Mix one part Pearl Jam’s "Jeremy," one part "Silent Night, Deadly Night," a bit of "Bad Santa," and a dash of the Violent Femmes’ "Country Death Song," and you have this 2007 double shot of holiday spirits. You might think that title is a metaphor, but nope: It’s a straight-out plea, and from a narrator who seems to deserve something in the way of punishment. Maybe not a bullet, but probably more than the traditional coal in the stocking. At least the video ends well; the song is a little more vague as to the outcome, trailing off with a ghostly “Believe me, Santa…Santa.”

2. Joni Mitchell/Robert Downey Jr., "River"
It’s worth noting that this soft little song of sadness at the holiday might have originated with the legendary Joni Mitchell back in 1971, but you can thank Iron Man for bringing it back into the mainstream. Or at least Robert Downey Jr. (who, I’m sorry, Robert, but who will from here forward never be anyone else but Tony Stark), who re-popularized it on a Christmas episode of Ally McBeal. It’s the most mainstream song on this list, covered on more than a few artists' holiday albums, from James Taylor to Herbie Hancock to Aimee Mann, but still, the line “Oh I wish I had a river/I could skate away on” is something that will resonate with everyone, no matter how jolly your holiday.

1. The Pogues featuring Kirsty MacColl, "Fairytale of New York"

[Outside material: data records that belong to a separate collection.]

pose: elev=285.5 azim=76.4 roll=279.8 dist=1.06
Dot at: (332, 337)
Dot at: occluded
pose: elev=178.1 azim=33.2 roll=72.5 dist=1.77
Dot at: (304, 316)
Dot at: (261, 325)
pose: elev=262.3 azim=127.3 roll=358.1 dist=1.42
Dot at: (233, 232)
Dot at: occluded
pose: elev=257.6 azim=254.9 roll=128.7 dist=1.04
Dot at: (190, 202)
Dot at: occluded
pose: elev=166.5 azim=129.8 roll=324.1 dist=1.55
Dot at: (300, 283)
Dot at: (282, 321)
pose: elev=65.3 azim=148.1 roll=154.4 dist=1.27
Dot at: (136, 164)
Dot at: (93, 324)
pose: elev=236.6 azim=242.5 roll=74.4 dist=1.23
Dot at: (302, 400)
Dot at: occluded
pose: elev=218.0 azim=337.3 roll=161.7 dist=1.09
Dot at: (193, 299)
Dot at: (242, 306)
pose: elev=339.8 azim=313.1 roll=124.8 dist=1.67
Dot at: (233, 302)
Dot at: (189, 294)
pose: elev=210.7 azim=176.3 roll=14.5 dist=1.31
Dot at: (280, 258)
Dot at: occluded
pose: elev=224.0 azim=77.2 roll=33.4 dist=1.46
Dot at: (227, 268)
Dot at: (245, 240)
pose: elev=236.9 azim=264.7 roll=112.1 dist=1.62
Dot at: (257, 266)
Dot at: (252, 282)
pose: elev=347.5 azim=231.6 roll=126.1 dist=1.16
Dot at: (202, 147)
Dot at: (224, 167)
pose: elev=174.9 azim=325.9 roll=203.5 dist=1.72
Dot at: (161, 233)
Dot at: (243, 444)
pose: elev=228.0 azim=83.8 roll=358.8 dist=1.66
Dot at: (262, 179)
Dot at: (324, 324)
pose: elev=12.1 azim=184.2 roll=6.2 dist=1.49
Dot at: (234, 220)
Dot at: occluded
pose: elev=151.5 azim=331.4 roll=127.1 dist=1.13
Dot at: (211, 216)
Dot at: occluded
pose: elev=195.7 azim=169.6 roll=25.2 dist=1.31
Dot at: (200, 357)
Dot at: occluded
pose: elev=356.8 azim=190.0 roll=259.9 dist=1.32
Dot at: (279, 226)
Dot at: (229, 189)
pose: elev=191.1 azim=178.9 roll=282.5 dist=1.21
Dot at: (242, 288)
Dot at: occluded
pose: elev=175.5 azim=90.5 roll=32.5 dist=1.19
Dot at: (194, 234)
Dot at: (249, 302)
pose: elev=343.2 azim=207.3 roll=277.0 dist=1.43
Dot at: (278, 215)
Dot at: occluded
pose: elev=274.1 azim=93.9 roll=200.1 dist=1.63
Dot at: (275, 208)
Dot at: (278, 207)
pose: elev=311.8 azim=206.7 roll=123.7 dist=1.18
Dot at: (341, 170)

It’s such a great alternative Christmas song that it has almost entered the canon of the traditional — but the subject (and some of the lines, including “an old slut on junk” and “you scumbag, you maggot/you cheap lousy faggot”) of the 1987 song will forever keep it on the periphery and off the playlist at Target, and thank God for that. It might be about spoiled love at the holidays, but when the chorus resolves to the line "And the bells are ringing out for Christmas Day,” it all becomes perfect.